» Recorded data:
○ ○ ○
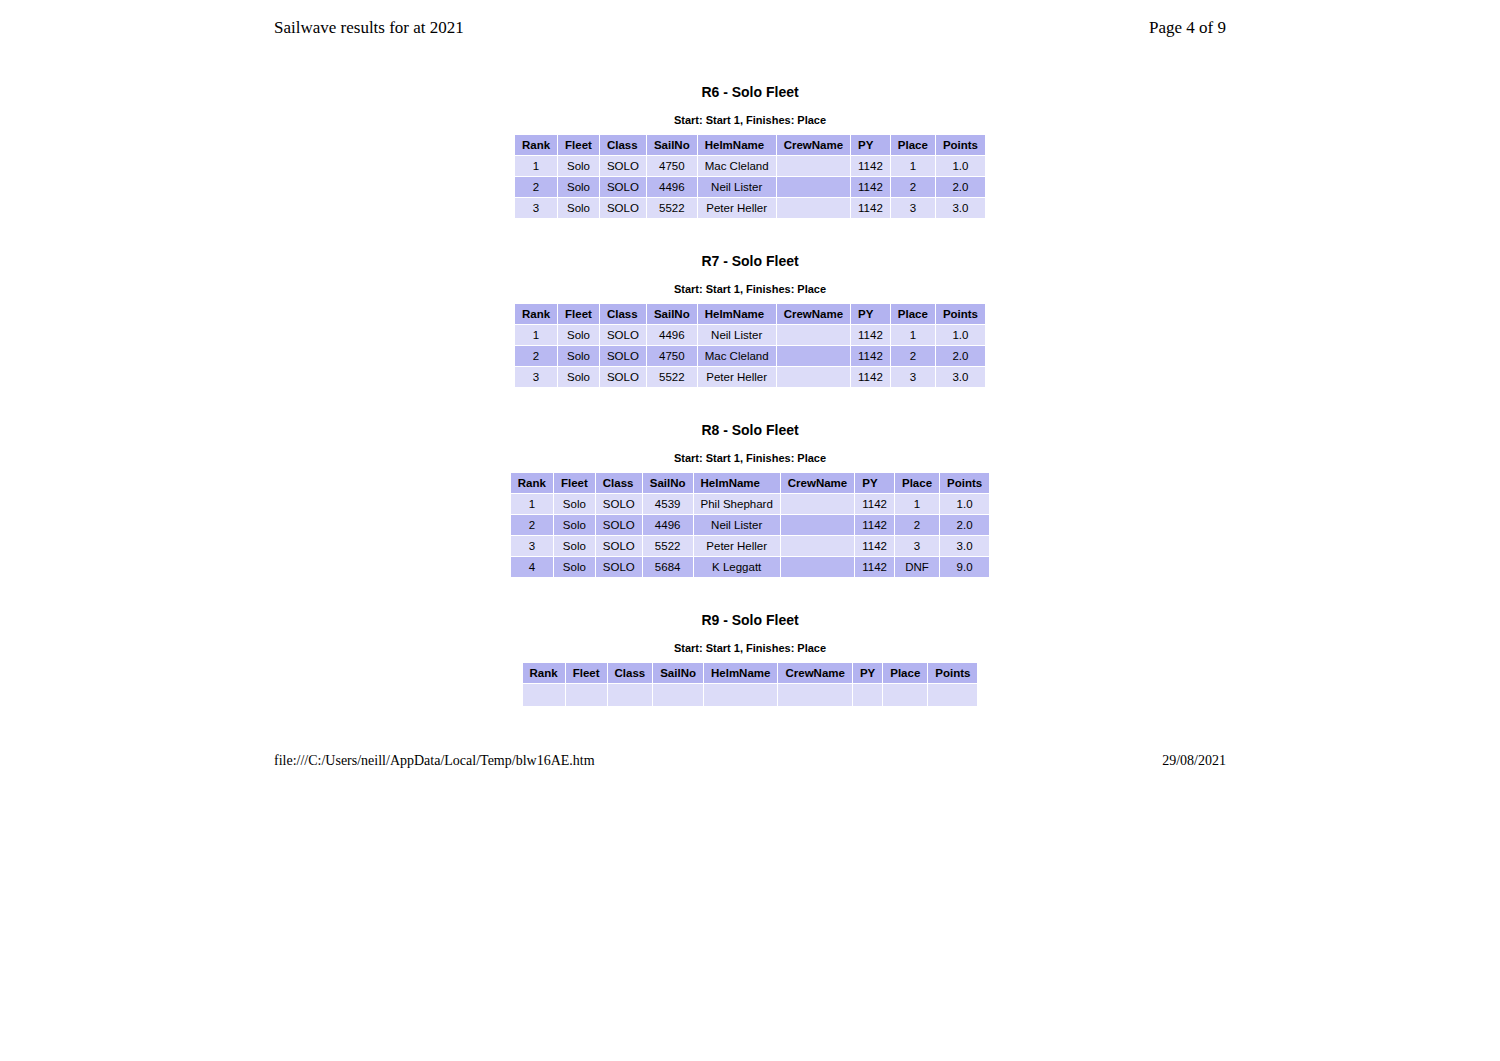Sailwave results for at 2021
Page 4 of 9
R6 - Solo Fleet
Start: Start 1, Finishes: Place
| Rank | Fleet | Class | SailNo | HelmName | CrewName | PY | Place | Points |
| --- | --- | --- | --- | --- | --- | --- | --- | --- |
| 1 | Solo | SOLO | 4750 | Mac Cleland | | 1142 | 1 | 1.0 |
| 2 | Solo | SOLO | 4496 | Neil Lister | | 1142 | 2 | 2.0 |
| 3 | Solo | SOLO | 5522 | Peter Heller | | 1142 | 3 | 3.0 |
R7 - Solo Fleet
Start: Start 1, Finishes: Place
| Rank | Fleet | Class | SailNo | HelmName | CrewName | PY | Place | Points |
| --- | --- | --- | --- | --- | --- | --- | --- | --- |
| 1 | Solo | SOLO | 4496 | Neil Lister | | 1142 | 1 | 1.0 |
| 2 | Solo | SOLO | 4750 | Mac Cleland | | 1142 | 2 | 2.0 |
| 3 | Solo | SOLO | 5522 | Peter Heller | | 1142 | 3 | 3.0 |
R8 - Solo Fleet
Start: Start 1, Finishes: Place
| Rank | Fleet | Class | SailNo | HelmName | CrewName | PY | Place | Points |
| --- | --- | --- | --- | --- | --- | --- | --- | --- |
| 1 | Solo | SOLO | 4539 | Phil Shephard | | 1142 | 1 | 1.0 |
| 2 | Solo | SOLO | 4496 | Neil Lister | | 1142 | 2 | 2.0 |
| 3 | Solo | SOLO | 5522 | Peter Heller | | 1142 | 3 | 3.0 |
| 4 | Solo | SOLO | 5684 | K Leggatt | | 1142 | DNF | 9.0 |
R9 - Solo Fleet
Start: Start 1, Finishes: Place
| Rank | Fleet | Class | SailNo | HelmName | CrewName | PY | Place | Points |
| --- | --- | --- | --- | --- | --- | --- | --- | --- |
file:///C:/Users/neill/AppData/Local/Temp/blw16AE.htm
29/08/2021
○ ○ ○
» Work request:
Where a picture appears in the data, omit it; restate the rest word for word.

» Solution for this task:
Sailwave results for at 2021
Page 4 of 9
R6 - Solo Fleet
Start: Start 1, Finishes: Place
| Rank | Fleet | Class | SailNo | HelmName | CrewName | PY | Place | Points |
| --- | --- | --- | --- | --- | --- | --- | --- | --- |
| 1 | Solo | SOLO | 4750 | Mac Cleland | | 1142 | 1 | 1.0 |
| 2 | Solo | SOLO | 4496 | Neil Lister | | 1142 | 2 | 2.0 |
| 3 | Solo | SOLO | 5522 | Peter Heller | | 1142 | 3 | 3.0 |
R7 - Solo Fleet
Start: Start 1, Finishes: Place
| Rank | Fleet | Class | SailNo | HelmName | CrewName | PY | Place | Points |
| --- | --- | --- | --- | --- | --- | --- | --- | --- |
| 1 | Solo | SOLO | 4496 | Neil Lister | | 1142 | 1 | 1.0 |
| 2 | Solo | SOLO | 4750 | Mac Cleland | | 1142 | 2 | 2.0 |
| 3 | Solo | SOLO | 5522 | Peter Heller | | 1142 | 3 | 3.0 |
R8 - Solo Fleet
Start: Start 1, Finishes: Place
| Rank | Fleet | Class | SailNo | HelmName | CrewName | PY | Place | Points |
| --- | --- | --- | --- | --- | --- | --- | --- | --- |
| 1 | Solo | SOLO | 4539 | Phil Shephard | | 1142 | 1 | 1.0 |
| 2 | Solo | SOLO | 4496 | Neil Lister | | 1142 | 2 | 2.0 |
| 3 | Solo | SOLO | 5522 | Peter Heller | | 1142 | 3 | 3.0 |
| 4 | Solo | SOLO | 5684 | K Leggatt | | 1142 | DNF | 9.0 |
R9 - Solo Fleet
Start: Start 1, Finishes: Place
| Rank | Fleet | Class | SailNo | HelmName | CrewName | PY | Place | Points |
| --- | --- | --- | --- | --- | --- | --- | --- | --- |
file:///C:/Users/neill/AppData/Local/Temp/blw16AE.htm
29/08/2021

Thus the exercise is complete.